Measurement of intracellular chloride in guinea-pig vas deferens by ion analysis, 36chloride efflux and micro-electrodes.

1. Cl-sensitive micro-electrodes were used to measure the intracellular Cl activity (a(Cl) (i)) in smooth muscle cells of the guinea-pig vas deferens. The values obtained were compared with those of intracellular Cl (Cl(i)) found by both ion analysis and (36)Cl efflux.2. Various combinations of filling solution for recording membrane potential (E(m)), and type of micro-electrode were tested. The most successful, which allowed continuous recording of a(Cl) (i) for several hours, was a double-barrelled electrode using the reference liquid ion exchanger (RLIE; Thomas & Cohen, 1981).
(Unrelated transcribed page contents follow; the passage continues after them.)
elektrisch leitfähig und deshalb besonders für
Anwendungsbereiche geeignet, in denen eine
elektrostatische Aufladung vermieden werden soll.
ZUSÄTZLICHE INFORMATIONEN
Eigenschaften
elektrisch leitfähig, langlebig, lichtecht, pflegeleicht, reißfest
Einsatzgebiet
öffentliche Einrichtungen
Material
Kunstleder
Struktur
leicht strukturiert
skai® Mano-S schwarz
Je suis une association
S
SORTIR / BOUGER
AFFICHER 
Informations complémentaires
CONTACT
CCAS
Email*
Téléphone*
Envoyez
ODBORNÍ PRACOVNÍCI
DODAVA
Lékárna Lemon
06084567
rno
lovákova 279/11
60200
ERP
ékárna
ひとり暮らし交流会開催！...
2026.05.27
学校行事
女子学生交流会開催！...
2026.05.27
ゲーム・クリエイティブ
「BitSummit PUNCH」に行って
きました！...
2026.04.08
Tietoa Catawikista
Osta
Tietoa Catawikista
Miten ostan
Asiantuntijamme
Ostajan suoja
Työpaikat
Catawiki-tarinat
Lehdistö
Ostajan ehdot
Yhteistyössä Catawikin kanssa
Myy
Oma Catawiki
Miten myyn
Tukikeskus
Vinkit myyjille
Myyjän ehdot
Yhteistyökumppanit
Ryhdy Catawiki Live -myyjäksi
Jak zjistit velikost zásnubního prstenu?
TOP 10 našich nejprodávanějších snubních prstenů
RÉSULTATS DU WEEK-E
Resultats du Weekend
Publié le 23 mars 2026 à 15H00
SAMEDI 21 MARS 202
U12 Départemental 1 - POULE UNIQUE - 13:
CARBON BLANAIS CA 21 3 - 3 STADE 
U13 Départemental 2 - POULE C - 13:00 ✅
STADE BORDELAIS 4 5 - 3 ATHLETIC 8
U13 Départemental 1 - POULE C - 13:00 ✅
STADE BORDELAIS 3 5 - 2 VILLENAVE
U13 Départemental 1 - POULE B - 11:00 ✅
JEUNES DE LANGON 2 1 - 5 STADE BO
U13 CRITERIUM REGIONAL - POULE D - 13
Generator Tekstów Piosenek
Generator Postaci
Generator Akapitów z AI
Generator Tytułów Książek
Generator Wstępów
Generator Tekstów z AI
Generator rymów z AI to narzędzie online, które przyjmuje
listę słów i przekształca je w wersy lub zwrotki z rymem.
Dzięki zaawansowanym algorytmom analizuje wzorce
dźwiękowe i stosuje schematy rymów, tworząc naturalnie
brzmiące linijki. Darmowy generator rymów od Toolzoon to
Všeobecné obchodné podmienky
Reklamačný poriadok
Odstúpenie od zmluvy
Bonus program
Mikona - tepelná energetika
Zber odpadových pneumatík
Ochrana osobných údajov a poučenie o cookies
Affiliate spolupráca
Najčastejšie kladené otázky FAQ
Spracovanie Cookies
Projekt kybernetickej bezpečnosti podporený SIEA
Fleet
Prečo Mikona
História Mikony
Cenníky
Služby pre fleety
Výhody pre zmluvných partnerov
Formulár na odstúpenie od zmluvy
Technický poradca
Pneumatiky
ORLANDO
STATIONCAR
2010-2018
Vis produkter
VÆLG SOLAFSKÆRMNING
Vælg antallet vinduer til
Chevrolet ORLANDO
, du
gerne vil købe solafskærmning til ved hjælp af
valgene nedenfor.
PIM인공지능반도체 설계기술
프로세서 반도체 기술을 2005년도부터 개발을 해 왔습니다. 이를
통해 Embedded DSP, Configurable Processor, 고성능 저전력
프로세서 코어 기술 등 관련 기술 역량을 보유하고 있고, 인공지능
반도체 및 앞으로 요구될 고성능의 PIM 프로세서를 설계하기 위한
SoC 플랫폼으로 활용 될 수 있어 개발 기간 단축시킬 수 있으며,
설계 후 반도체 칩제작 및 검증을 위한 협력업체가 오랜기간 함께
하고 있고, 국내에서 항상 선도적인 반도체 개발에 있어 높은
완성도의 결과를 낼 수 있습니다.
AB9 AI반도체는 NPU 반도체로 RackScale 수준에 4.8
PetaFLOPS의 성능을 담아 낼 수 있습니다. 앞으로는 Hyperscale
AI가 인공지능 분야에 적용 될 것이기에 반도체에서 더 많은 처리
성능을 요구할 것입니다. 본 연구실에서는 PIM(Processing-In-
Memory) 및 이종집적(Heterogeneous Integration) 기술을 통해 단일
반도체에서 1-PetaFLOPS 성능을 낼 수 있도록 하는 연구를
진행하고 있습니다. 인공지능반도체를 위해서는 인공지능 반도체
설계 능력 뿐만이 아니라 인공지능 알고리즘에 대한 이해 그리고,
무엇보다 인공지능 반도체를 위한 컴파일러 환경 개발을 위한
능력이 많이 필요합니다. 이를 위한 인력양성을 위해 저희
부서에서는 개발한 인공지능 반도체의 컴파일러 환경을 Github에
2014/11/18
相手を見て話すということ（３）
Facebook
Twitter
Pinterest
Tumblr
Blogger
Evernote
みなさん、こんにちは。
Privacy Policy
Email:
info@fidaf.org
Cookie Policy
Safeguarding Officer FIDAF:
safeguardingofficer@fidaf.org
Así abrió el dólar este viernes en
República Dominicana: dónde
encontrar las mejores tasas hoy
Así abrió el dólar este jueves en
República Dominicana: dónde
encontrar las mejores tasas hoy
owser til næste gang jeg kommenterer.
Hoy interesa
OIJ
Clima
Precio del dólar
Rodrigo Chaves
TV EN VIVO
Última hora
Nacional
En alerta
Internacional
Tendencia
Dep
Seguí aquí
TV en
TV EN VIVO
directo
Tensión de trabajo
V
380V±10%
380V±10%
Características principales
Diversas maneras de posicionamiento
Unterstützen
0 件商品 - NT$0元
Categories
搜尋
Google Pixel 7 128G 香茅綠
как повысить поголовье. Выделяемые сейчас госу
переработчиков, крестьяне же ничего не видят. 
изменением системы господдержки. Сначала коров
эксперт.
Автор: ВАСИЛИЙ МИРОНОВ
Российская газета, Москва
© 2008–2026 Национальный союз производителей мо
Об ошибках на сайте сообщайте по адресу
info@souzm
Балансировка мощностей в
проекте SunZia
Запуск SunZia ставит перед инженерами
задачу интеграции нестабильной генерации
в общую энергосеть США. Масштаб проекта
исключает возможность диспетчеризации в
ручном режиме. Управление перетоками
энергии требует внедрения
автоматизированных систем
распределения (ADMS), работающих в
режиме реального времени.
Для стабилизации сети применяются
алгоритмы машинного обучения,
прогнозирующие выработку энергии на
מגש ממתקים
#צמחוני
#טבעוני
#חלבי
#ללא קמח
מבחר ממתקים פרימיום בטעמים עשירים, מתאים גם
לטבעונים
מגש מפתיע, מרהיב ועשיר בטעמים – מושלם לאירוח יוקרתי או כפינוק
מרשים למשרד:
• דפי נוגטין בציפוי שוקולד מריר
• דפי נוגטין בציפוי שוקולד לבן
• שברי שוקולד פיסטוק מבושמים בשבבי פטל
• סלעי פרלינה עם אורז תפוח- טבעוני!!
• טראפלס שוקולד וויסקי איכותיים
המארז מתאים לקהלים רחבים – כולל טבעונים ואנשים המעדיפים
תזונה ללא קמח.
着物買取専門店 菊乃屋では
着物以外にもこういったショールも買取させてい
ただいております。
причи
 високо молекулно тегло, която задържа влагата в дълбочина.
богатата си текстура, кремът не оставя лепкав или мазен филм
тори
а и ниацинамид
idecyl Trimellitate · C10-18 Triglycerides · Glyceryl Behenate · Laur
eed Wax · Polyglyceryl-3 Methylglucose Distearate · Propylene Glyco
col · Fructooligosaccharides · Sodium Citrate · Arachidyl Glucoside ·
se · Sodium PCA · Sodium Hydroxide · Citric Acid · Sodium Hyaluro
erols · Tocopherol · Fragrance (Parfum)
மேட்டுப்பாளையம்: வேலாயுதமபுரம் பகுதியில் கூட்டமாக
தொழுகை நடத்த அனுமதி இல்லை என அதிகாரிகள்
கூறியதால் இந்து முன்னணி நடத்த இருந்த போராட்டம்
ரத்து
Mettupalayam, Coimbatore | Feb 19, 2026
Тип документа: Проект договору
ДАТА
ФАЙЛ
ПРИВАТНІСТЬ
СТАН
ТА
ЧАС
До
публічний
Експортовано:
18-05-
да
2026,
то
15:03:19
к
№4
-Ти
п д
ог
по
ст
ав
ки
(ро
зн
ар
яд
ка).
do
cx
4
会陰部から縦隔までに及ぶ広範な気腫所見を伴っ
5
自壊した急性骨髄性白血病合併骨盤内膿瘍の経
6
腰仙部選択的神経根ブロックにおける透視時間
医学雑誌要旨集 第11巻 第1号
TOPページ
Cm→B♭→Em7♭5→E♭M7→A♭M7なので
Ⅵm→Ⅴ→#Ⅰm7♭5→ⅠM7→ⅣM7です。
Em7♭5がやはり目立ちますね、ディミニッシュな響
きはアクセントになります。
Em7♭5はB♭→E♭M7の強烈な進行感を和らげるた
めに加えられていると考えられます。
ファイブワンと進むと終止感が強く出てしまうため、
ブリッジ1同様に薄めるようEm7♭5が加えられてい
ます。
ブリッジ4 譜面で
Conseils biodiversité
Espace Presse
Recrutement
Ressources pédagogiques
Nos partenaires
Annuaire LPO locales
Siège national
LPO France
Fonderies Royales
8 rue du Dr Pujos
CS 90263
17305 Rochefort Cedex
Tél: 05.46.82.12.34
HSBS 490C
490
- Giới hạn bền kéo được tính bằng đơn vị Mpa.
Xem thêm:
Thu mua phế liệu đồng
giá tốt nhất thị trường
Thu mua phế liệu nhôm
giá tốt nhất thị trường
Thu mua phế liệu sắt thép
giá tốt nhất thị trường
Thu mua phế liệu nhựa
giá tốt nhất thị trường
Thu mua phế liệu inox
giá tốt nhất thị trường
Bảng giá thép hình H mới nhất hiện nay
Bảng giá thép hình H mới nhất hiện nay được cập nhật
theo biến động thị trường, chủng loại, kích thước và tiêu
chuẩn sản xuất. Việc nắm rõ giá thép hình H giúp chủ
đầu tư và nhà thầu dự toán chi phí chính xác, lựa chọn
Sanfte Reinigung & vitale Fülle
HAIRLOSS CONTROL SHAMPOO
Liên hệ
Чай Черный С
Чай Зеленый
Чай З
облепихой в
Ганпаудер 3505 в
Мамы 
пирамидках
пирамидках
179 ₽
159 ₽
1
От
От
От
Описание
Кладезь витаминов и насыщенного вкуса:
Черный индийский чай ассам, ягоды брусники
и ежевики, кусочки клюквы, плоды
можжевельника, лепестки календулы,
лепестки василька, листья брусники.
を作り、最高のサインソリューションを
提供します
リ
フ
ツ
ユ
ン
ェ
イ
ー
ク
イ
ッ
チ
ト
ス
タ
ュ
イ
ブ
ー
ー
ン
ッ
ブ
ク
However, a(Cl) (i) measured both by simultaneous impalements of separate cells with Cl-sensitive and conventional micro-electrodes, and by double-barrelled micro-electrodes, was about 42 mM in normal Krebs solution. This is five times higher than the value from a passive distribution. E(Cl) was about -24 mV, more than 40 mV positive to E(m).3. On complete removal of extracellular Cl (Cl(o)), a(Cl) (i) fell to an apparent level of about 3 mM. If this represents interference from other anions, the maximum error in E(Cl) measured in normal Krebs solution is 2.5 mV. Replacement of Cl(o) caused a rapid increase in a(Cl) (i). This must be caused by an active transport of Cl(-) ions into the cell against their electrochemical gradient.4. The stabilized values of a(Cl) (i) measured at different levels of Cl(o) agree surprisingly well with a(Cl) (i) estimated from ion analysis and (36)Cl efflux, assuming that the intracellular activity coefficient was the same as measured in the normal Krebs solution. The relationship of a(Cl) (i) to Cl(o) was hyperbolic.5. It is concluded that Cl-sensitive micro-electrodes accurately measure a(Cl) (i) in smooth muscle cells. The remarkable agreement between the direct and indirect methods of measuring Cl(i) suggests that Cl(-) ions are not bound to a significant extent and that the compartment seen by the micro-electrodes is probably representative of the whole cell.